Thankfully, England Take My Bones flows despite this. From track to track, Turner assumes different personas, but his wry sense of humor and passion for performance shine through with no exceptions. The cathartic introduction of “Eulogy” (“I haven’t always been a perfect person / I hadn’t done what mom and dad had dreamed / But on the day I die I’ll say ‘At least I fuckin’ tried’/ That’s the only eulogy I need”) is followed by “Peggy Sang the Blues”, an ode to Turner’s late grandmother, whose ghost visits him at night to play poker and impart elderly wisdom. It’s a drastic transition, especially looked at through the lens of familial piety, but Turner’s personality remains a constant throughout, even as the music changes from jagged distortion to pop rock polish. Then come the raucous revivalism of “I Still Believe” (“I still believe/ In the saints / Yeah Jerry Lee and Johnny and all the greats”), the acoustic homeliness of “Rivers”, and so on and so forth. All these songs have vastly different mission statements, but Turner brings his all to each subject, making each track its own fluid dialogue.
“I Am Disappeared” and “Redemption” particularly distinguish England Take My Bones, though. The lyrical resonance of the former has already been noted, but its musical accompaniment is just as devastating. A snare is hit at the word “gone” in “She can get up shower in half an hour she’d be gone,” and more instrumentation comes in as Turner shifts narration from a distressed mother to himself. “I keep having dreams of needing things to do / And then waking up and not following through,” he sings, relaying a self-critique that makes Turner’s escape all the more futile as he finds that he cannot escape himself.
“Redemption” hits even harder, because we observe Turner’s self-loathing for abandoning a lover due to his fear of commitment. Solemnly, Turner admits, “The sad truth is that the grass it will always seem greener / So I left you alone in a restaurant in London in winter / You deserved better.” Later, as that Springsteen song triggers a shame spiral, Turner hollers on the bridge with an emotional intensity unmatched on the rest of the album. The sympathy becomes unbearable when we hear him rummage through his diary to find that the day he crumbled would have been the date of their anniversary. Then the track climaxes and Turner tries to redeem himself with another verse, but ultimately fails as he concludes, “I don’t think I can do this” before the song abruptly ends.
And so begins “Glory Hallelujah”, the last song on the album. The track will probably come to define England Keep My Bones for its lyrical content, of which I’ll let Turner explain: “Hey everybody have you heard the news? / The storm has lifted and there’s nothing to lose / So swap your confirmation for your dancing shoes / Because there never was no God.” The song turns an admission of Godlessness into a celebration of mortality.

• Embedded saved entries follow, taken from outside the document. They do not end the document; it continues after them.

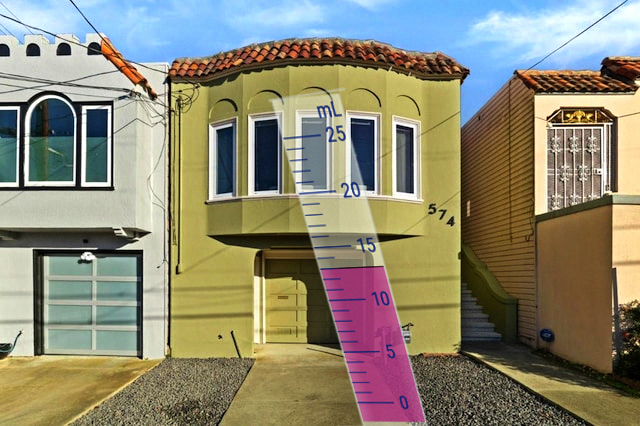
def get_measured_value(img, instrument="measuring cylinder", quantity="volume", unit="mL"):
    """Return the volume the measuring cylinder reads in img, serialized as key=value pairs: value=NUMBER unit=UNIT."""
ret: value=13 unit=mL
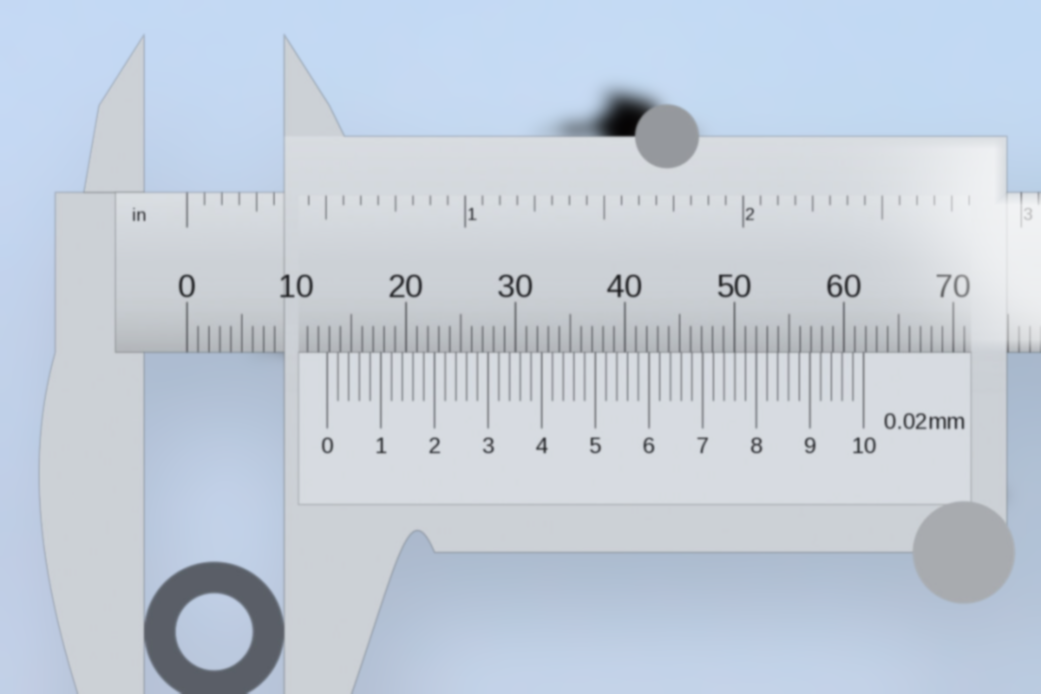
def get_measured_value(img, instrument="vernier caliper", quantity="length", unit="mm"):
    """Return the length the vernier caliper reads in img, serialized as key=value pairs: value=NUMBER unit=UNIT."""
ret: value=12.8 unit=mm
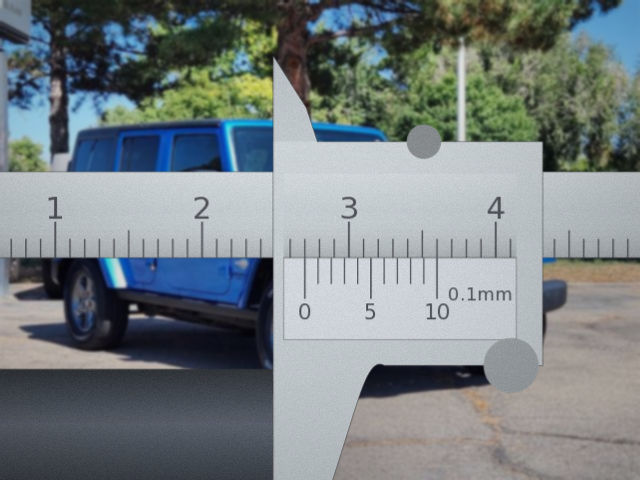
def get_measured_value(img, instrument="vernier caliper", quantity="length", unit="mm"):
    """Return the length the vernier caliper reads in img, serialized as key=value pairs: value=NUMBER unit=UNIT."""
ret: value=27.0 unit=mm
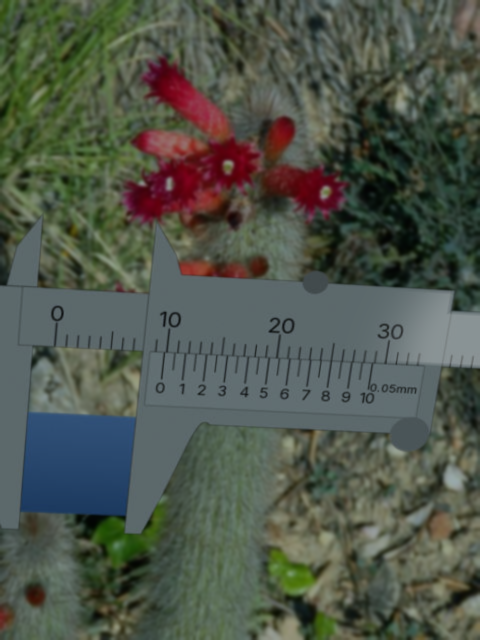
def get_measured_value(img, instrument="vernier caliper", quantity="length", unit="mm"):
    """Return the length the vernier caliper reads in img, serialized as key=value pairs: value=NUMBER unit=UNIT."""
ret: value=9.8 unit=mm
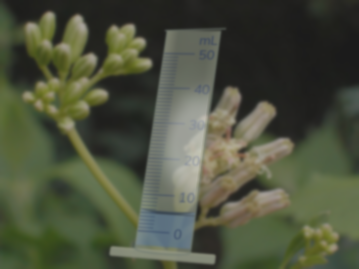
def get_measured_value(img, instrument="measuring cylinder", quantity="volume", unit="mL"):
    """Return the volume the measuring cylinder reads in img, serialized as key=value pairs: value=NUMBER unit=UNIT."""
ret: value=5 unit=mL
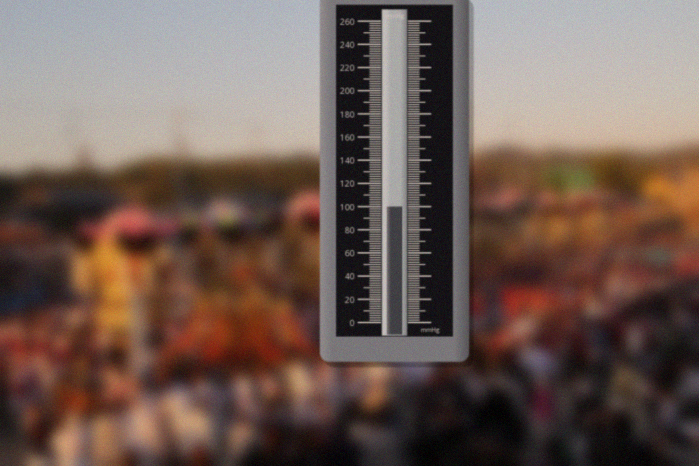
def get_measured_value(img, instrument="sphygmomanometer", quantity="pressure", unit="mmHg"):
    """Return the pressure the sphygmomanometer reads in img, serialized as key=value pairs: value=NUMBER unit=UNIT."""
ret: value=100 unit=mmHg
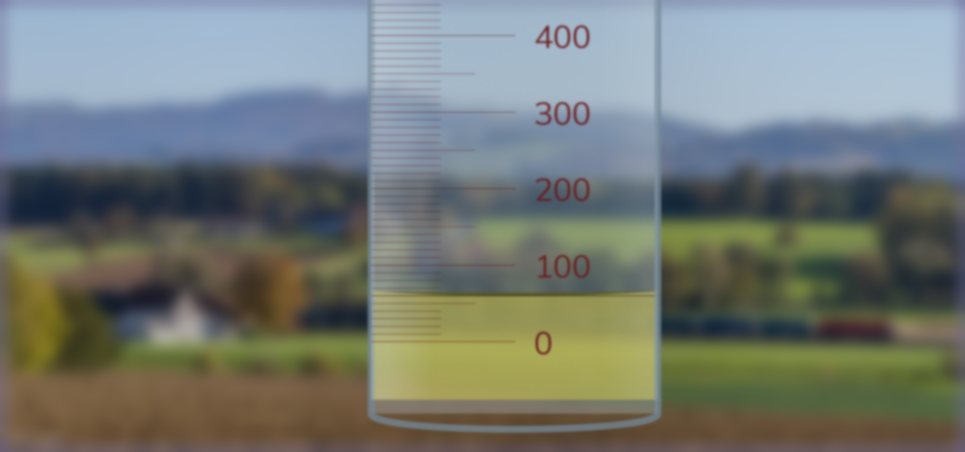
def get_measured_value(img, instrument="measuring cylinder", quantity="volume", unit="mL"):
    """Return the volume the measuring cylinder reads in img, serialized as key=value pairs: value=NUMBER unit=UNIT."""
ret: value=60 unit=mL
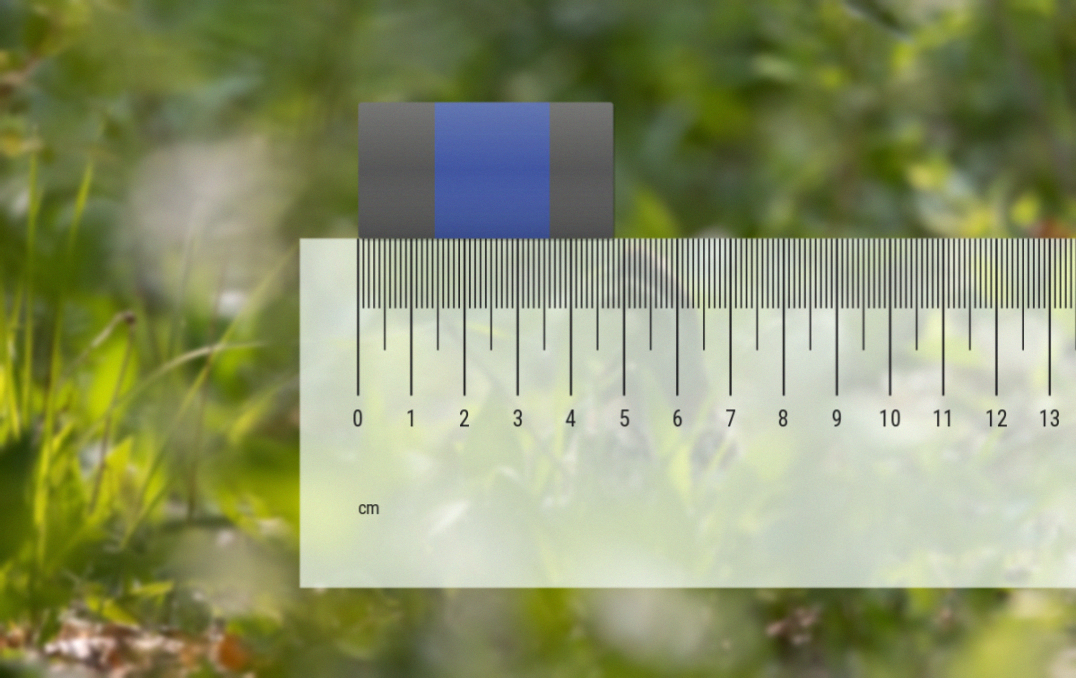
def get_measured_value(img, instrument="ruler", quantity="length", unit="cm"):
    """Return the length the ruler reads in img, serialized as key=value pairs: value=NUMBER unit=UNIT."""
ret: value=4.8 unit=cm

Even if you disagree with Turner’s message (you’re in the majority if you do), you have to hand it to the guy for pumping so much melody into such a controversial song, saving all his best hooks so he can best drive that point home. It’s the best song on England Take My Bones, so I’m content that it will be the most noticed. Its communal catharsis is brilliantly executed and fits perfectly as you turn the album back to “Eulogy” to listen to the album once again. However, considering England Keep My Bones perfectly encapsulates that daunting midpoint between adult and ruffian, it’s not like you needed another excuse.